Carriera

Gli esordi e la scoperta del settore

Victoria Voxxx, nata in una piccola città della Romania orientale, ha trascorso l'infanzia tra i paesaggi della Transilvania e i racconti di famiglia. Cresciuta in un ambiente modesto, ha iniziato a lavorare molto presto per contribuire alle spese domestiche. Dopo aver completato gli studi superiori, si è trasferita a Bucarest con l'intenzione di studiare economia, ma la vita l'ha portata su un percorso diverso. Durante un evento di moda alternativa, è stata notata da un agente del settore per adulti che le ha proposto un provino. Inizialmente titubante, Victoria ha deciso di provare, attratta dalla possibilità di guadagnare in modo indipendente e di viaggiare.

L'ingresso nell'industria e i primi contratti

Il primo contratto firmato nel 2019 l'ha portata sui set di Bucarest, dove ha lavorato con produzioni locali di media dimensione. Le sue prime scene, caratterizzate da un approccio naturale e da una forte empatia con i partner, hanno attirato l'attenzione di alcuni produttori europei. Nel giro di pochi mesi, Victoria ha accumulato esperienza e ha iniziato a collaborare con studi internazionali, tra cui realtà con sede a Budapest e Praga. Il suo debutto ufficiale sulle piattaforme globali è avvenuto sotto lo pseudonimo "Victoria Voxxx", un nome scelto per evocare forza e femminilità. Durante questo periodo, ha dichiarato in interviste di aver dovuto affrontare pregiudizi culturali, ma di aver trovato nel settore una comunità accogliente e professionale.

La svolta con il cinema per adulti europeo

Tra il 2021 e il 2022, Victoria ha ottenuto ruoli da protagonista in produzioni di fascia alta, girate in location come la Costa Brava e le Alpi italiane. La sua capacità di interpretare personaggi complessi, unita a una presenza scenica magnetica, l'ha fatta notare da registi come Marco Trevi e Lena Schiller. In particolare, il film "Orizzonti Proibiti" (2022), girato interamente in Italia, le ha regalato visibilità nel mercato italiano. In quell'occasione, ha lavorato a stretto contatto con attori locali e ha imparato l'italiano sul set, tanto da riuscire a sostenere conversazioni fluenti. Victoria racconta che quella esperienza le ha aperto le porte a collaborazioni successive con case di produzione spagnole e francesi.

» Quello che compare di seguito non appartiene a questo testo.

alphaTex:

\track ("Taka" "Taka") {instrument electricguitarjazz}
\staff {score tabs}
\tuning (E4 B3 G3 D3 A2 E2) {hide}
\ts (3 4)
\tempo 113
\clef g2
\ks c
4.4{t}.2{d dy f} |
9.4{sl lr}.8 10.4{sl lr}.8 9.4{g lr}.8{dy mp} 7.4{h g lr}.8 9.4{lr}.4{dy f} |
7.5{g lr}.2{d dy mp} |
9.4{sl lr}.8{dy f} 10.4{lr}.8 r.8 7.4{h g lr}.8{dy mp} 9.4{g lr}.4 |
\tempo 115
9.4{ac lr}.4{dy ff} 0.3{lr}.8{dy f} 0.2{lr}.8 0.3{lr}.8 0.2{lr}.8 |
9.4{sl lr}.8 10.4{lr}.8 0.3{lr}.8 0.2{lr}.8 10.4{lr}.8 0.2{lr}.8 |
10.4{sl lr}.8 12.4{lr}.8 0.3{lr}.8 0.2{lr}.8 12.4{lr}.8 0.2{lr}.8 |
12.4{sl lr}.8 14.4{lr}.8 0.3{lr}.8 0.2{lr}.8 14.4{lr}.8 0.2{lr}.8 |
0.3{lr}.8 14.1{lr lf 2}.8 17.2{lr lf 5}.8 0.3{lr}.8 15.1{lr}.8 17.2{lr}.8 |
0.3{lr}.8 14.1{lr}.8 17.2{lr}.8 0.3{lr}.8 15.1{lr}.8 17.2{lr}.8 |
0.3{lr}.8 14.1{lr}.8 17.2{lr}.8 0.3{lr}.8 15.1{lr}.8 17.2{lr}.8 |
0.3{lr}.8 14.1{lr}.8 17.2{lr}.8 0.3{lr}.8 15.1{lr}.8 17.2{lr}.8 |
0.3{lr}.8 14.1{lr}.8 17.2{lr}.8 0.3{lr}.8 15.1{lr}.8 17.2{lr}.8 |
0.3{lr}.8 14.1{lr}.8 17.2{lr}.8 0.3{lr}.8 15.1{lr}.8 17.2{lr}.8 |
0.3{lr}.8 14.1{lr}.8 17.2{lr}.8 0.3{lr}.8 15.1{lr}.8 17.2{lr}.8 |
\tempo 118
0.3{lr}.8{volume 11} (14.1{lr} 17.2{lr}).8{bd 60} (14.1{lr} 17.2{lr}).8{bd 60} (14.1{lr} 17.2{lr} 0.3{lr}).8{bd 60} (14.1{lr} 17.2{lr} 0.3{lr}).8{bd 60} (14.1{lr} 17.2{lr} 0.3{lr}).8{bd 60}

Vita personale e scelte significative

Nonostante la vita pubblica, Victoria ha mantenuto un profilo privato relativamente basso. In un'intervista del 2023 ha rivelato di aver investito parte dei guadagni in un'azienda di cosmetici vegan a Bucarest, gestita insieme alla sorella minore. Ha anche dichiarato di seguire una dieta flessibile e di praticare yoga quotidianamente per gestire lo stress delle riprese. Un episodio che l'ha segnata profondamente è stato il viaggio in Giappone nel 2023, dove ha partecipato a un festival di cinema indipendente e ha incontrato registi del Sol Levante. Da quell'esperienza è nata la volontà di esplorare ruoli in produzioni non mainstream, come cortometraggi sperimentali a sfondo sociale.

Riconoscimenti e progetti recenti

Nel 2024, Victoria Voxxx è stata nominata nella categoria "Miglior attrice emergente" agli European Adult Awards, un traguardo che ha celebrato come una vittoria personale. Attualmente risiede tra Berlino e Bucarest, e sta lavorando a un progetto autobiografico in forma di docufilm, per il quale ha raccolto materiale filmato durante i suoi viaggi. La sua carriera, iniziata quasi per caso, si è trasformata in una professione che lei stessa definisce "un viaggio di scoperta e di espressione". Tra i suoi piani futuri c'è anche l'apertura di una scuola di recitazione per adulti a Cluj-Napoca, con l'obiettivo di formare nuovi talenti in un ambiente etico e rispettoso.

L'impatto culturale e la visione del settore

Victoria ha spesso sottolineato l'importanza di normalizzare il dialogo sul lavoro sessuale e di combattere lo stigma. In diverse occasioni pubbliche, ha parlato della necessità di tutele contrattuali e di educazione sessuale all'interno dell'industria. La sua testimonianza personale – da ragazza di provincia a professionista internazionale – viene citata come esempio di autodeterminazione. Pur non cercando la ribalta mediatica, ha accettato di partecipare a podcast e convegni universitari in Romania e Ungheria, dove ha discusso di diritti digitali e privacy. Il suo percorso rappresenta, per molti, un modello di come si possa conciliare ambizione, etica e creatività in un campo spesso frainteso.